(Document extract)
Build the Fortran extension

python setup.py build_ext --inplace

or:

make

The build compiles:

fortran/cc_kernels.f90
fortran/cc_api.f90

into the sed_model.cc_api extension module.

Requirements

• Python >= 3.10
• numpy
• pandas
• emcee
• gfortran
• meson
• ninja

matplotlib is only needed for plotting/demo workflows.

---

Quick Start

from sed_model import load_grid, load_filters, run_forward, run_inverse

grid = load_grid("/path/to/Kurucz2003all/")
filters = load_filters([
    "/path/to/filters/GAIA/G.dat",
    "/path/to/filters/2MASS/J.dat",
])

# Forward model
result = run_forward(
    teff=5777,
    logg=4.44,
    meta=0.0,
    R=6.957e10,
    d=3.086e19,
    grid=grid,
    filters=filters,
    mag_system="Vega",
)

print(result.magnitudes)

# Inverse model
posterior = run_inverse(
    obs_magnitudes=[5.03, 4.17],
    obs_uncertainties=[0.01, 0.02],
    filter_names=["G", "J"],
    R=6.957e10,
    d=3.086e19,
    grid=grid,
    filters=filters,
    mag_system="Vega",
)

posterior.print_summary()

---

Grid Loading

from sed_model import load_grid

grid = load_grid("/path/to/Kurucz2003all/")

load_grid() expects a MESA/SED_Tools-style atmosphere grid containing a flux_cube.bin, with optional validation against a co-located lookup_table.csv.

The returned AtmosphereGrid exposes:

• teff_grid, logg_grid, meta_grid
• teff_bounds, logg_bounds, meta_bounds
• wavelengths
• in_bounds(teff, logg, meta)
• clamp(teff, logg, meta)
• interp_radius(teff, logg, meta)
(End Document extract)
(Data section)
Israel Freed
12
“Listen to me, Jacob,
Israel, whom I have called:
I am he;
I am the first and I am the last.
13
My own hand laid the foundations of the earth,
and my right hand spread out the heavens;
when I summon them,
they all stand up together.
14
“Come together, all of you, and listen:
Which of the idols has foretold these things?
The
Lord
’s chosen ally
(End Data section)
(Data section)
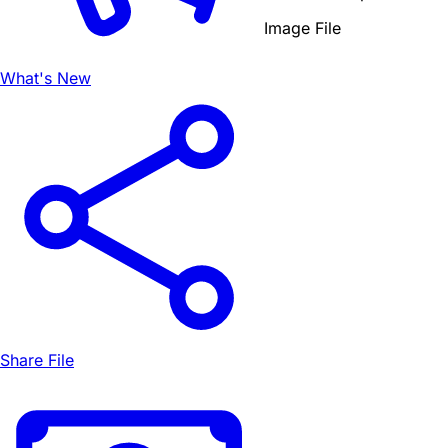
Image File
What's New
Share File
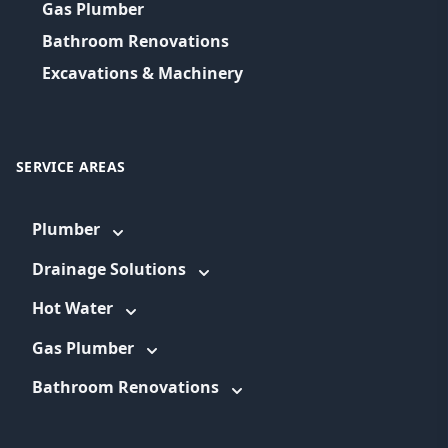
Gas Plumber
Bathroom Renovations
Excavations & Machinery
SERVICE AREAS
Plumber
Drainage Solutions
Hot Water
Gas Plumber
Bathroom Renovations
(End Data section)
List of tasks:
[a] According to the README excerpt, which package is required only for plotting and demo workflows?
[b] Write out the listing from the line containing "Israel Freed" up to and including the line containing "together, all of".
The README excerpt and the listing are independent of each other.

Responses by item number:
[a] matplotlib

[b]
Israel Freed
12
“Listen to me, Jacob,
Israel, whom I have called:
I am he;
I am the first and I am the last.
13
My own hand laid the foundations of the earth,
and my right hand spread out the heavens;
when I summon them,
they all stand up together.
14
“Come together, all of you, and listen:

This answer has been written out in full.